_Input records_

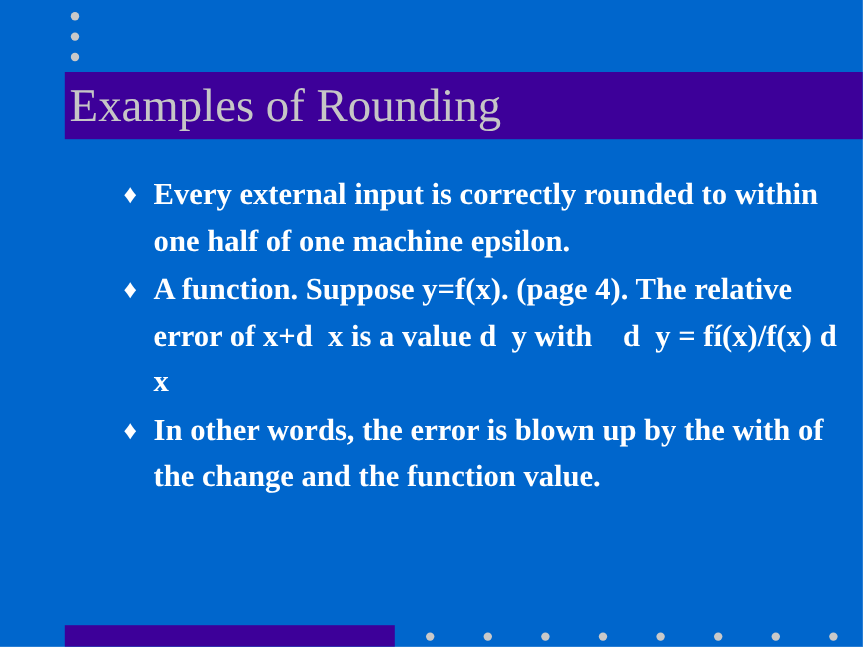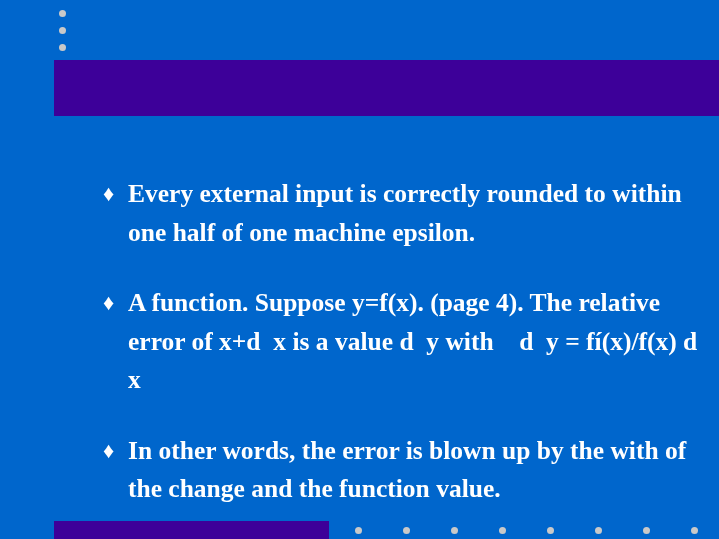--- a/index.html
+++ b/index.html
@@ -130,6 +130,7 @@
   </div>
 
   <div class="title-band"></div>
+  <div class="title-text">Examples of Rounding</div>
 
   <div class="body">
 

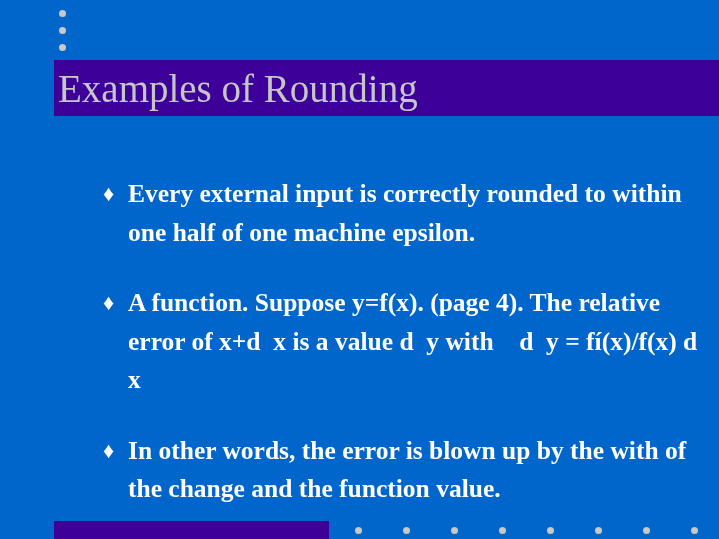--- a/index.html
+++ b/index.html
@@ -90,7 +90,6 @@
   .bullet-text {
     display: block;
     white-space: pre-wrap;
-    margin-top: 32px;
   }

_Problem_
Restate word for word each line of the data from the one with "display: block;" to the last, keeping both ends.

_Worked solution_
     display: block;
     white-space: pre-wrap;
-    margin-top: 32px;
   }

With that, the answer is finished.